From: xmca-bounces@weber.ucsd.edu on behalf of mike cole
Sent: Mon 12/14/2009 11:58 AM
To: eXtended Mind, Culture, Activity
Subject: Re: [xmca] Obama's Learn Act

My apologies for incorrectly spelling your name, Cathrene.

And I explicitly stated I was happy to engage in this discussion, too.
However, other than expressions of indignation, how would you have us act?
In her brief note, Kris said that these matters are under discussion and
urged that arguments for alternative approaches be
put forward.

Put forward to whom and how?

Since Kris, as head of AERA and currently spending a lot of time in DC with
many of the people involved is also a member of XMCA, it seems that
funneling suggestions through her is one effective strategy, and if not
that, then what?

I am happy to follow, I do not know how to lead such an effort. So I am
asking for those who feel they know how to act effectively so share their
knowledge and help mobilize those like myself who do not.
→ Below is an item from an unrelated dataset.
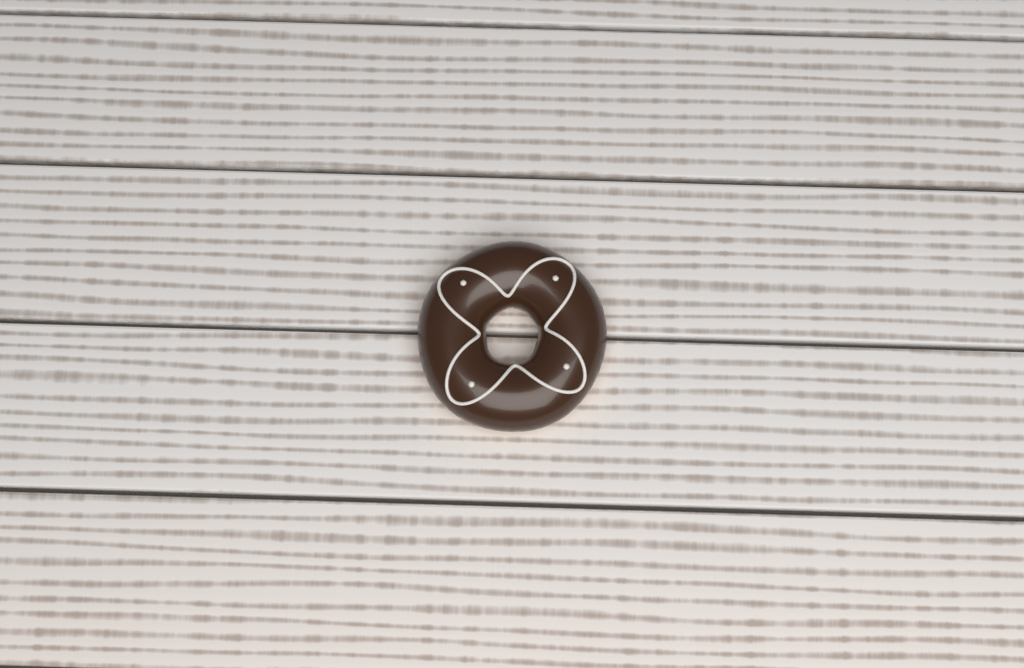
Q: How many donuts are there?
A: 1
My own efforts, funneled through Kris, as I indicated, are focused
on the kinds of mixed university-community partnerships we have worked on
for a long time and which appear to have considerable
untapped potential. This does not address a lot of what others appear to
think are priorities.

What concerted action are you suggesting, Cathrene? Michael?
Tony? Others?


On Mon, Dec 14, 2009 at 8:44 AM, <cconnery@ithaca.edu> wrote:

> Hi all,
> First, I do need to state that my name is Cathrene, not Catherine.
> (Culturally-historically, there's a big difference between Irish and English
> descent.)
> Second, I never stated that I have all the answers to our dilemma or
> suggested we drop all other lines of discussion. However, I certainly think
> it is about time that we call attention to the travesty unfolding (yet
> again!) in our educational system. As I see it, recent legislation is a
> perfect example of conceptualizing mind in society at best.
> Third, we are all busy.....with many graduate students, grades to turn in,
> and papers, myself included. However,the sentiment that there are more
> important / better things to do than than consider / act on how we raise &
> socialize our children only serves to reproduce the sad state of affairs. I
> was under the impression that, as developmentalists, a cultural-historical
> framework was intimately concerned with the marginalization of and
> discrimination against human beings. How could it be otherwise?
> That being said, David is exactly correct that the language we use to
> describe learning can often convolute the discussion about education. If we
> as researchers, educators, psychologists, and social scientists cannot
> inform our civic leaders in a meaningful manner, then who can?
> The only thing more political than how we raise children is how we wage
> war. Hypothetically, when confronted by a potential hostile, we have two
> choices: we can pick up a physical tool of destruction (guns, bombs) or we
> can defer to the psychological tool of language. Yes, Afghanistan is
> important, but whether Mariela is provided with effective literacy
> instruction is directly connected to
> macro level economic and defense issues.
> Chomsky once noted that the language of the post-modern academic had become
> a golden cage of subservience and apathy. We need to clearly articulate and
> communicate what is at stake here with our friends, leaders, and politicans:
> childhood. I am merely suggesting that people begin by speaking out about
> what we know (or even don't know) to be true about the mind, learning,
> creativity, and the fallacy of alleged "research", so children are not
> placed in a behaviorist straight jackets for another 10 years while the rest
> of us sell cupcakes at bake sales. Obama is a very intelligent man! Isn't
> our role supposed to be to inform him?